:: PROBLEMS TO WORK ON ::
1 > From the Texas birding FAQ, repeat word for word the passage that begins at "Binoculars are essential." and stops after "identification guides available?".
2 > Answer these questions using the Texas birding FAQ:
(a) What kind of shoes does it call adequate for the trails?
(b) Which app does it name as the most useful for communication?
(c) Which guide books cover all of Texas except West Texas?

:: DOCUMENT EXCERPT ::
++++++++++
What is my risk of sunburn?
In Texas the sun is very strong. It is wise to wear a wide-brimmed hat, long-sleeve shirts, long slacks, and to use good sun protection.
What shoes should I wear?
Normal hiking shoes are adequate for the well-maintained trails in Texas. Waterproof boots are not needed.
What equipment should I bring?
Binoculars are essential. A scope is recommended. A long-lens camera is very useful. A small backpack or hip pack to carry water and snacks is very useful.
Are identification guides available?
All of Texas except West Texas is included in the Eastern U.S. Guide books.
What is the availability of mobile telephone service, wireless internet, and mapping?
MOBILE PHONES: Telephone service for mobile telephones is provided by many competing companies, and each has differing coverage areas. The cities and major highways usually have good service, but less traveled routes and most birding hot spots are spotty with weak, intermittent, or no service. The most useful communication app is WhatsApp. Walmart offer some non-contract (top up) mobile telephones for good prices. Sym cards are not available for non-U.S. mobile phones.

WIRELESS INTERNET: Most hotels offer free wireless internet, but sometimes with a weak and slow connection. MacDonalds and some other restaurants offer free internet.

MAPPING: Maps on smartphones are good when there is service. It is advisable to print or save on the device maps of remote areas ahead of time (as without reliable wireless internet and without reliable telephone service maps may not be available for remote areas). Satellite navigation devices work virtually everywhere and are reliable. It is usually less costly to purchase a satnav device rather than rent it for an extended period. Most birding hot spots have printed trail maps available and there are some books published with trail maps (such as ABA Birder Guides, Dave Gosney guides).
++++++++++
:: DATA PROVIDED ::
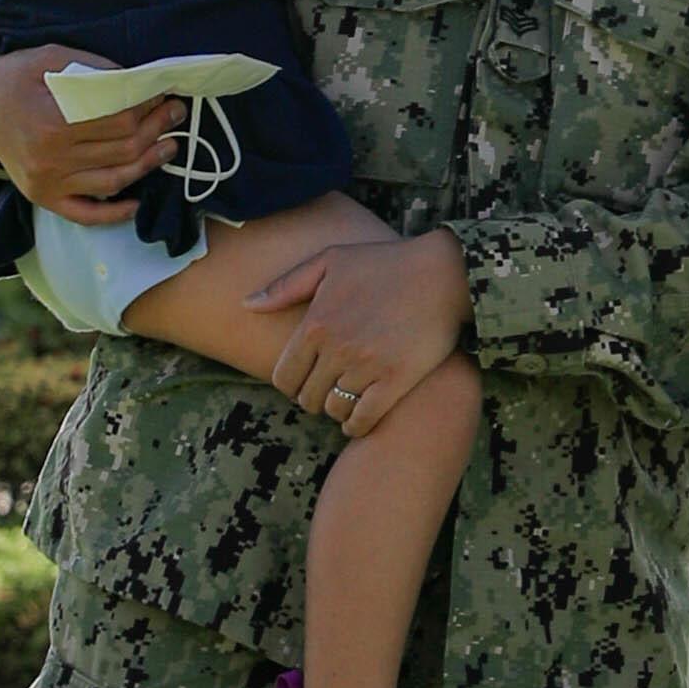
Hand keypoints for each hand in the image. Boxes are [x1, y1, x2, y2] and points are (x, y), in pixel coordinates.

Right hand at [0, 47, 179, 223]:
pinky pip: (86, 214)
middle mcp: (50, 159)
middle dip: (156, 131)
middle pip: (122, 150)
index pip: (119, 121)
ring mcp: (47, 183)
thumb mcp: (49, 58)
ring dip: (147, 165)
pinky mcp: (43, 198)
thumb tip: (138, 81)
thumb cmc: (14, 77)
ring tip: (169, 147)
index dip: (149, 109)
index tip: (165, 96)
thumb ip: (93, 70)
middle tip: (175, 115)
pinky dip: (115, 213)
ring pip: (113, 181)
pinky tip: (137, 201)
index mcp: (52, 122)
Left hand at [250, 227, 469, 432]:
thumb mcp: (330, 261)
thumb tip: (246, 304)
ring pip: (334, 410)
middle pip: (307, 397)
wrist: (443, 274)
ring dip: (336, 411)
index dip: (290, 385)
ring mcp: (366, 366)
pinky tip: (359, 421)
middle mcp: (336, 348)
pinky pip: (364, 418)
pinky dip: (356, 426)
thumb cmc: (385, 263)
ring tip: (345, 402)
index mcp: (315, 323)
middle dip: (313, 399)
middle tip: (326, 393)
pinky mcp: (396, 380)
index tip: (304, 382)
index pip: (284, 376)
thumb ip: (285, 285)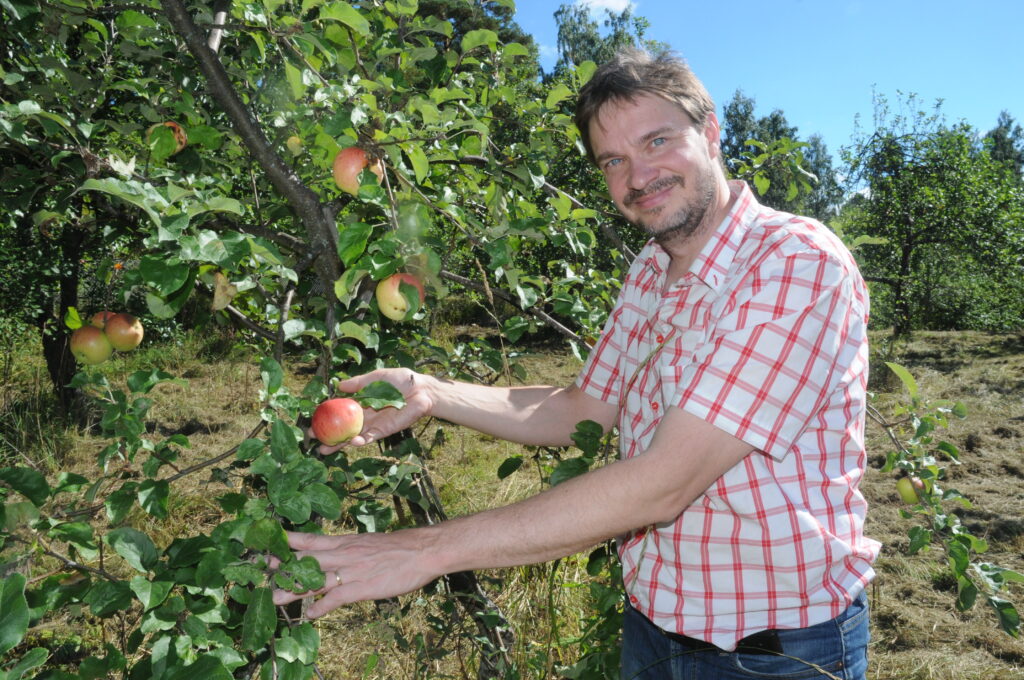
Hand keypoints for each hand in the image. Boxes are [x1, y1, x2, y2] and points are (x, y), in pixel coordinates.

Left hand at [271, 529, 437, 618]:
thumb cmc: (400, 547)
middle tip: (261, 569)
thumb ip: (352, 550)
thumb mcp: (370, 543)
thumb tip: (339, 555)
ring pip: (316, 580)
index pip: (311, 539)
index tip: (270, 541)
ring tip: (274, 599)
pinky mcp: (362, 588)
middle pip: (307, 559)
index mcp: (346, 542)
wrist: (422, 550)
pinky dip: (321, 607)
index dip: (289, 540)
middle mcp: (344, 554)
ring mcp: (352, 571)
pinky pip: (336, 598)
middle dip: (283, 565)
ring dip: (293, 590)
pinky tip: (310, 615)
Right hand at [314, 368, 434, 452]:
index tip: (313, 421)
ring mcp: (373, 425)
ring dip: (340, 445)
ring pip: (353, 437)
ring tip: (325, 450)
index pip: (340, 412)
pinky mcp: (384, 431)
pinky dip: (360, 441)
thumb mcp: (376, 378)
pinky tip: (351, 442)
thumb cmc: (401, 381)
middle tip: (313, 440)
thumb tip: (339, 385)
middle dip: (328, 436)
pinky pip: (369, 438)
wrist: (421, 390)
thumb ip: (359, 383)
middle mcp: (365, 416)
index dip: (327, 417)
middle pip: (343, 428)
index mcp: (361, 403)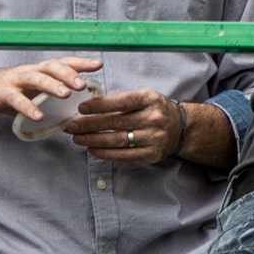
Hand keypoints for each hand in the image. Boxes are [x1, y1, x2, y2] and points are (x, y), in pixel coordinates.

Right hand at [0, 57, 99, 134]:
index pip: (63, 63)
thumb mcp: (31, 95)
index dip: (80, 63)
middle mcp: (28, 71)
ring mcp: (13, 80)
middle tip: (83, 85)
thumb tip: (76, 117)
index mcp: (38, 71)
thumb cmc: (7, 93)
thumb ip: (51, 102)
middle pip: (51, 67)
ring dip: (51, 85)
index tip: (100, 64)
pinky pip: (15, 99)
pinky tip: (38, 116)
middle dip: (68, 74)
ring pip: (34, 78)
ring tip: (66, 94)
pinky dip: (27, 106)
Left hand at [62, 89, 196, 163]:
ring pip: (117, 140)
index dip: (99, 105)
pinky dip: (106, 153)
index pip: (121, 101)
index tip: (81, 108)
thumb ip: (121, 101)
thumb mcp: (144, 98)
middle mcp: (153, 118)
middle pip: (115, 122)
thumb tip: (90, 108)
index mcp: (150, 99)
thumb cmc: (155, 110)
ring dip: (94, 140)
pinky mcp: (152, 154)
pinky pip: (124, 155)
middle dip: (89, 125)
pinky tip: (92, 150)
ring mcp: (154, 138)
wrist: (182, 128)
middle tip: (72, 126)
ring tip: (78, 139)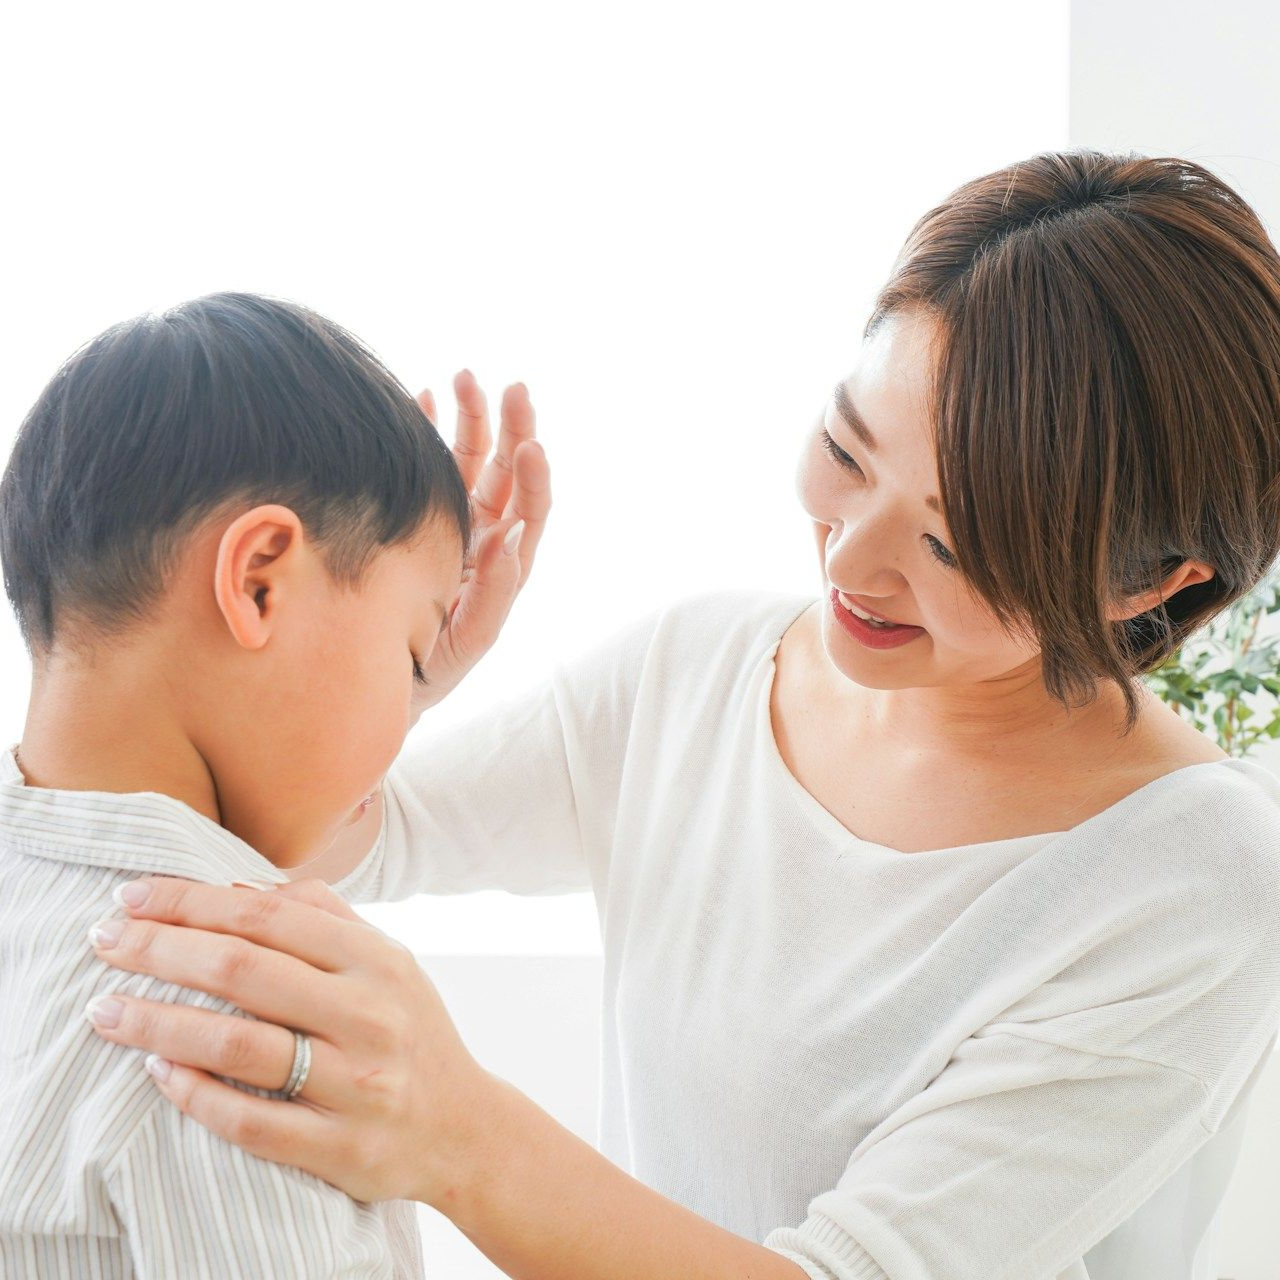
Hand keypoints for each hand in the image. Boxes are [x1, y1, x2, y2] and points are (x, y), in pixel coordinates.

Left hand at [86, 876, 495, 1206]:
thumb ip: (324, 918)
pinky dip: (196, 1095)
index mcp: (377, 960)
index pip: (268, 916)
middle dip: (161, 950)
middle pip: (244, 971)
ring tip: (106, 1010)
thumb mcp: (388, 961)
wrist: (463, 1128)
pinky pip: (252, 1121)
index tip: (132, 896)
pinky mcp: (341, 1148)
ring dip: (160, 1024)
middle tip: (104, 942)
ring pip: (240, 1046)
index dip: (191, 902)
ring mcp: (356, 1084)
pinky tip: (158, 1074)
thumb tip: (240, 887)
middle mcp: (369, 1015)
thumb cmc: (409, 1031)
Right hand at [415, 371, 550, 718]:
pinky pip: (427, 467)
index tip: (530, 442)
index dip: (535, 477)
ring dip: (470, 420)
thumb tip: (512, 537)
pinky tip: (423, 397)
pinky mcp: (413, 515)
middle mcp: (480, 541)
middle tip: (512, 388)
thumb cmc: (423, 676)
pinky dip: (425, 432)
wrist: (369, 685)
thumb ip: (492, 596)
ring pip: (468, 463)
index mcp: (501, 571)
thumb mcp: (463, 644)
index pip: (529, 513)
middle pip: (506, 475)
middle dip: (512, 429)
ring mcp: (448, 524)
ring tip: (465, 377)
++++++++++
:: ANSWERS FOR THE EXERCISE ::
1 >
Binoculars are essential. A scope is recommended. A long-lens camera is very useful. A small backpack or hip pack to carry water and snacks is very useful.
Are identification guides available?

2 >
(a) Normal hiking shoes.
(b) WhatsApp.
(c) The Eastern U.S. guide books.